> Excerpted passage
Friday, December 27, 2024

AstraZeneca escapes liability for man's flesh-eating infection on genitalia; Drug's label was FDA-approved

State Court
Farxiga

WILMINGTON, Del. (Legal Newsline) – AstraZeneca has received a positive ruling in Delaware in a lawsuit that alleges it failed to warn users of side effects of the blood sugar drug Farxiga.

Judge Sheldon Rennie on April 5 tossed all of the claims of Jeffery and Cynthia Pope against AstraZeneca and Bristol-Myers Squibb. Jeffery alleged Farxiga was responsible for the Fournier’s gangrene – a flesh-eating infection of the genitals.

But Rennie ruled the lawsuit filed by lawyers at Jacobs & Crumplar and Tracey, Fox, King & Walters failed to adequately make that accusation under controlling Texas law.

“Here, the warnings and information that accompanied Farixga’s distribution were approved by the (Food and Drug Administration),” Rennie wrote.

The Popes’ lawyers failed to find fraud on the FDA’s part, that the product was sold after it was ordered removed from the market, that AstraZeneca promoted the product for uses not approved by the FDA, that there existed an off-label prescription or the bribery of a public official.

Lawyers for Jeffery Pope, a diabetic, argued weight loss was also a reason for his prescription and called it an off-label use.

“The Court is unable to reach that conclusion, where Plaintiffs themselves admit that Pope was prescribed Farxiga for an approved an indicated purpose in addition to an off-label purpose,” Rennie wrote.

Because the FDA approved the drug, Rennie dismissed the design defect claim. He concluded all other claims were derivative of it and dismissed them, allowing only the amendment of the Popes’ failure to test claim.

> Provided data
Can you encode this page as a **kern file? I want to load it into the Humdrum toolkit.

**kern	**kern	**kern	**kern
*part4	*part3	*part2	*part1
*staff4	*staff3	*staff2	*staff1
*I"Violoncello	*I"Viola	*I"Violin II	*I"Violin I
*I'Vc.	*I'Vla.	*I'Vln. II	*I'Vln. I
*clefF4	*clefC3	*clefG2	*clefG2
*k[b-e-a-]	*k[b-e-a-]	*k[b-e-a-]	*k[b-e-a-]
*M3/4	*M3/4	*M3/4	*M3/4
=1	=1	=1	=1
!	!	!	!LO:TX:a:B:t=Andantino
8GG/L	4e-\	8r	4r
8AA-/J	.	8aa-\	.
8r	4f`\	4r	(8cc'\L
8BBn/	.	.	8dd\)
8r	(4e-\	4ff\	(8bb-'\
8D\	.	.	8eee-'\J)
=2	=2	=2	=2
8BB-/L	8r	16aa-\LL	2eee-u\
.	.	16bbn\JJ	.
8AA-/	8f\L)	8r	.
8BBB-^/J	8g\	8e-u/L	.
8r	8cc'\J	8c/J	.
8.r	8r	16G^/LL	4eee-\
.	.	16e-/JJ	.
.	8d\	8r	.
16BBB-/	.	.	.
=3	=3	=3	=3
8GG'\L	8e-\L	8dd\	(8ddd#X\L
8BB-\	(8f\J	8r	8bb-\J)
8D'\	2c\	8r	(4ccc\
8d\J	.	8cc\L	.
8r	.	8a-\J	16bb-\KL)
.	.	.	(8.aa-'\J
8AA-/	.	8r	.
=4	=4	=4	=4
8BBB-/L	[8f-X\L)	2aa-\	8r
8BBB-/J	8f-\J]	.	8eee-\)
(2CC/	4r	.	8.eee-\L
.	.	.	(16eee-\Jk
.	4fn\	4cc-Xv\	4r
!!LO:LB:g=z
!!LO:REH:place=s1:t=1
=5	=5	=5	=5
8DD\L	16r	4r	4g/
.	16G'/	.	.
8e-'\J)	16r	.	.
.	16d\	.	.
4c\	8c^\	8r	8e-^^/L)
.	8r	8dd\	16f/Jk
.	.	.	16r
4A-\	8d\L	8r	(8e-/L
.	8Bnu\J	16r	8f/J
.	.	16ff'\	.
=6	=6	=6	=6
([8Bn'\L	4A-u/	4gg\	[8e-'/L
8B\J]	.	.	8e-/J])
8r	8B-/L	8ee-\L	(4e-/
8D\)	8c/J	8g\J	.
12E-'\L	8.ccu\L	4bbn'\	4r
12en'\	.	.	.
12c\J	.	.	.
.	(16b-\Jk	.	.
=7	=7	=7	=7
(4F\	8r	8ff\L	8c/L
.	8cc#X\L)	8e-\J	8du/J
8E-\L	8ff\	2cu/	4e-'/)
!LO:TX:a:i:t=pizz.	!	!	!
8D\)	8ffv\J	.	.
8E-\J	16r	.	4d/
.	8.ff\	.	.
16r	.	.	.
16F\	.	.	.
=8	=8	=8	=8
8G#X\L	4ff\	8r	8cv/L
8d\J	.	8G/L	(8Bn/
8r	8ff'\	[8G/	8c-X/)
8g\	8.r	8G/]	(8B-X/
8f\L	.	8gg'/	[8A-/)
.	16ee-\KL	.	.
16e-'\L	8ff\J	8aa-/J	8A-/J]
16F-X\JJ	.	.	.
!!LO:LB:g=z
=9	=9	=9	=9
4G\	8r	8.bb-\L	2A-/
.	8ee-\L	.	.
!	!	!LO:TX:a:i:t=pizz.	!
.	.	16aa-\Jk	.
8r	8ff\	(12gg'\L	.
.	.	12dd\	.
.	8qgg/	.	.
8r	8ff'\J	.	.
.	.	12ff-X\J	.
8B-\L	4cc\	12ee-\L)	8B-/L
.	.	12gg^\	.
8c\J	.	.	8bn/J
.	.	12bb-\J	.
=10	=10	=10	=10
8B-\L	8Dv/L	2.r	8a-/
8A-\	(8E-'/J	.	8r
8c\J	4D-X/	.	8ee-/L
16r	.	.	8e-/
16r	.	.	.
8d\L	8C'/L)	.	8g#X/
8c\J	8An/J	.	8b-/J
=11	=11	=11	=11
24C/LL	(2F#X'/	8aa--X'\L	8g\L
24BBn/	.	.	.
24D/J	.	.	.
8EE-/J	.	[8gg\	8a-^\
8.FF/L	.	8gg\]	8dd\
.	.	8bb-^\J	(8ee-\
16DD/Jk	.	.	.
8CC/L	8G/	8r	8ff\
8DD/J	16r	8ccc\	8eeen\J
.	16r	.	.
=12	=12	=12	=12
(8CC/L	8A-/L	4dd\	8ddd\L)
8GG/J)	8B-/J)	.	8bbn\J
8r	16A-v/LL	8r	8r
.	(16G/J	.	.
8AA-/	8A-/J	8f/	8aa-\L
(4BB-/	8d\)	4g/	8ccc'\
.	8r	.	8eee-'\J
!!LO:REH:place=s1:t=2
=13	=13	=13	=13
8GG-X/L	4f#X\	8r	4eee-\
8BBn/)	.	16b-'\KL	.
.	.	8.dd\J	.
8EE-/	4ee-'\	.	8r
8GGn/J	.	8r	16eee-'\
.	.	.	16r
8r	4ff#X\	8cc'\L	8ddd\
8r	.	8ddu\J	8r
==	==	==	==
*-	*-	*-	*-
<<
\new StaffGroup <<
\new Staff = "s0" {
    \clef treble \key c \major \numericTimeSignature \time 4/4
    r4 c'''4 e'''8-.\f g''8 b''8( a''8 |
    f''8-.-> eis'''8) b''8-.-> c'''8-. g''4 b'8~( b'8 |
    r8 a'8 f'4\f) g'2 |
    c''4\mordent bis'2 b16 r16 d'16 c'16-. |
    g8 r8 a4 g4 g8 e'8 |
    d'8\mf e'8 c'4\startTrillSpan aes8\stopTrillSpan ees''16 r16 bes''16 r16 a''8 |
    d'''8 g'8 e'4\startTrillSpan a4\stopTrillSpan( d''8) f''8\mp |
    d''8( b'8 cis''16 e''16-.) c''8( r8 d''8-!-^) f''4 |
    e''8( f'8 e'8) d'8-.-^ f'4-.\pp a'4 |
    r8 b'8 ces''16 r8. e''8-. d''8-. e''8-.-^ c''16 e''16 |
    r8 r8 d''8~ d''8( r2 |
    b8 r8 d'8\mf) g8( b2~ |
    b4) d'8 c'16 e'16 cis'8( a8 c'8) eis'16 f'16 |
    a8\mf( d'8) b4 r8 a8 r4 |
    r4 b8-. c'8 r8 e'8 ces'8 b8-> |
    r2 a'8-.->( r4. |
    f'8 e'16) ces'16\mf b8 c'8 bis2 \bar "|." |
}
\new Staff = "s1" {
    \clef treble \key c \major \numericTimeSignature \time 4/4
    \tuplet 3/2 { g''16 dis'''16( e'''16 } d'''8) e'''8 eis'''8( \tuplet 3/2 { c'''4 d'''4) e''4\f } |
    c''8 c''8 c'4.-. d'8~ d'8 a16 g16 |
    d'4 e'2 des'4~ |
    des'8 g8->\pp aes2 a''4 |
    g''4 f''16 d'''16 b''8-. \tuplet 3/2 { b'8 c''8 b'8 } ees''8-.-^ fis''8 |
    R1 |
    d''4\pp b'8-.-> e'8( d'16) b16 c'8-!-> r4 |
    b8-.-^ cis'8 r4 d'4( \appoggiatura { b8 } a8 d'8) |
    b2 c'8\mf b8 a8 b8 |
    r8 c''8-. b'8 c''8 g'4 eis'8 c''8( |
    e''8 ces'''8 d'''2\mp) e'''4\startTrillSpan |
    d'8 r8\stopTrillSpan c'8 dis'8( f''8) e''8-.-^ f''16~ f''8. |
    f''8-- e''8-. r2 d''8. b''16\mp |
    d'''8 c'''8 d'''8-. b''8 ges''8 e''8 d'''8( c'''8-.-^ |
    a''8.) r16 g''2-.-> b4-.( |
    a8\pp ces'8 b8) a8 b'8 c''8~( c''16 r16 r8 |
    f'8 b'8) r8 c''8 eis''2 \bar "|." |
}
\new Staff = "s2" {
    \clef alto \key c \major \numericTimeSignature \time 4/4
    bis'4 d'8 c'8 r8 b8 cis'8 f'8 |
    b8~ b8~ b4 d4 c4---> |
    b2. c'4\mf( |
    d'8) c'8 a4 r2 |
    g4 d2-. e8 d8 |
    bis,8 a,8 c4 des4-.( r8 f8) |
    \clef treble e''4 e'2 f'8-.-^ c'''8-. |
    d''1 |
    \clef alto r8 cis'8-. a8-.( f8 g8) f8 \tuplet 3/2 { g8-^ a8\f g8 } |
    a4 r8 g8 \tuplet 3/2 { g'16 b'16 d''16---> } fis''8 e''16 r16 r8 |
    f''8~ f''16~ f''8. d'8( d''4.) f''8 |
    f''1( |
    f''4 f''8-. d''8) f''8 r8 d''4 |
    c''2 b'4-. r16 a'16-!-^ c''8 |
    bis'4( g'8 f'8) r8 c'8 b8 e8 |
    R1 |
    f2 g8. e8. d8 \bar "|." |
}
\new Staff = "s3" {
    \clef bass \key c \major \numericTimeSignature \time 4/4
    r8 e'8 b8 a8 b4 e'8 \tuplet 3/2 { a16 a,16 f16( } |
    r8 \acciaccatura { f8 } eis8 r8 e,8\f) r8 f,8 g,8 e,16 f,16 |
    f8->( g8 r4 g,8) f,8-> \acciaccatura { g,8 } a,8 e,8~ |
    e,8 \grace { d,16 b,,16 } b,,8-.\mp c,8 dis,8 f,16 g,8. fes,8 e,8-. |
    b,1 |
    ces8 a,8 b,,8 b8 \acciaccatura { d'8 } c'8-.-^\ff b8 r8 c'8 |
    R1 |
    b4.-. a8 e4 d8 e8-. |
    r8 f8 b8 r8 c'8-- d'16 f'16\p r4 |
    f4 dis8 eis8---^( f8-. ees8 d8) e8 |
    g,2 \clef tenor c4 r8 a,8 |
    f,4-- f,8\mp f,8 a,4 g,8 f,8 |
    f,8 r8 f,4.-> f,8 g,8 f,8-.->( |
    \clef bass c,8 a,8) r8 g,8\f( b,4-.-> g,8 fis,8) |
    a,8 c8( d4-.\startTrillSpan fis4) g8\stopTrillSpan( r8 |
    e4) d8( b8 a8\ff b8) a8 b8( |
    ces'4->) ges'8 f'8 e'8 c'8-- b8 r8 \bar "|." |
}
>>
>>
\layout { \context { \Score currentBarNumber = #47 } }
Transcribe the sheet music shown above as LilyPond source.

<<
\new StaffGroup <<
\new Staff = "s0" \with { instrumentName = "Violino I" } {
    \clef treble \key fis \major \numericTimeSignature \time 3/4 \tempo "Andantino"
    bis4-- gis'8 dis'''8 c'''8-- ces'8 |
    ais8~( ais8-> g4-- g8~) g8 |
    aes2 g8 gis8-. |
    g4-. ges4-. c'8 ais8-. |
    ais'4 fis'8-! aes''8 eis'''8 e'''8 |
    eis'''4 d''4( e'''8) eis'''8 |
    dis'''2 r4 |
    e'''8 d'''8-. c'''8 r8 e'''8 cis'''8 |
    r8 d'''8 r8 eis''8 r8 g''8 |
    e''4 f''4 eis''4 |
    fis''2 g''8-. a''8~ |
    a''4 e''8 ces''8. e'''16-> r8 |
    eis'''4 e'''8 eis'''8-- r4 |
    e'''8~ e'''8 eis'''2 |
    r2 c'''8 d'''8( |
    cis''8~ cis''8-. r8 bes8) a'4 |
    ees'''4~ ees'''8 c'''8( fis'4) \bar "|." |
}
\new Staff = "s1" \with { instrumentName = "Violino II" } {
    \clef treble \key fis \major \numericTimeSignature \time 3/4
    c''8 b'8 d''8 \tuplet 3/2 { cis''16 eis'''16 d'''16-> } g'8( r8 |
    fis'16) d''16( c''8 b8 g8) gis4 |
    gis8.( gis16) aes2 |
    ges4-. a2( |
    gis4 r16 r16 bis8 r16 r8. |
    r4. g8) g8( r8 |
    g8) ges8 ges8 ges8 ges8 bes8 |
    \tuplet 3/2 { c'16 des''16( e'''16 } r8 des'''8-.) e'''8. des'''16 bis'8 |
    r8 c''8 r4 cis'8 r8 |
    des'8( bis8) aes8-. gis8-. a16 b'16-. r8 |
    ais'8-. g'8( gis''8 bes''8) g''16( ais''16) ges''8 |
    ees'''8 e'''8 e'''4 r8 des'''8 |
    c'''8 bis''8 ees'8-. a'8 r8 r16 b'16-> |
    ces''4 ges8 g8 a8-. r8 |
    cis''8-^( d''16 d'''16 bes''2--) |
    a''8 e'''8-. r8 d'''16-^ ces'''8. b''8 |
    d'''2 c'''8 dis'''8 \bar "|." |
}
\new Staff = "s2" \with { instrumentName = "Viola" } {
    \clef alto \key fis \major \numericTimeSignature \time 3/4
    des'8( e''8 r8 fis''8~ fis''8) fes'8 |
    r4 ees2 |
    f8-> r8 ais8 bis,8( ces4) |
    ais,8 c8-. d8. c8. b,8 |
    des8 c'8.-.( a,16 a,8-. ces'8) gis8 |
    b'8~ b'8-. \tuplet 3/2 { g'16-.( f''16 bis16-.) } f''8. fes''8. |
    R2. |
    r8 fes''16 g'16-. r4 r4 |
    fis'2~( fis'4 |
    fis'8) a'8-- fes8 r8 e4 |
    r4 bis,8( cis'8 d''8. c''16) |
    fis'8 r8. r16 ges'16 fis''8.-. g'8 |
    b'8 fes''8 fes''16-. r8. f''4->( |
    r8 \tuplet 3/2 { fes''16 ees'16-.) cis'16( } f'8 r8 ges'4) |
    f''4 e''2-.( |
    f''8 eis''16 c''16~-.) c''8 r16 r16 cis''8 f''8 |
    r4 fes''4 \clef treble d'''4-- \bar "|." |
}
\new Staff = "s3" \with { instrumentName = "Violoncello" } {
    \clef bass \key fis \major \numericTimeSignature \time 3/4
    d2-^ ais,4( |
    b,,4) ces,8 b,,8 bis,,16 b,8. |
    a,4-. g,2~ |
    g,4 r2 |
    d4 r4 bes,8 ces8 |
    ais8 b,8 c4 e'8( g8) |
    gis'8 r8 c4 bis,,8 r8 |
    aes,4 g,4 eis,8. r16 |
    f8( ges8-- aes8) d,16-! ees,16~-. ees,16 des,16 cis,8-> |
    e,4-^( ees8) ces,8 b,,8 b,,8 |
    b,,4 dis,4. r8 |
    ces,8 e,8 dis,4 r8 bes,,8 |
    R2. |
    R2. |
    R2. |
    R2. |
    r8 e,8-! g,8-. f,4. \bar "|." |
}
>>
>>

> Exercise goal
Rewrite the paragraph of the Farxiga lawsuit article that begins "The Popes' lawyers failed to find" as a bulleted list, keeping each of its points. These records come from a different source than the article.

> Output
The Popes' lawyers failed to find:
- fraud on the FDA's part
- sale of the product after it was ordered removed from the market
- promotion by AstraZeneca for uses not approved by the FDA
- an off-label prescription
- bribery of a public official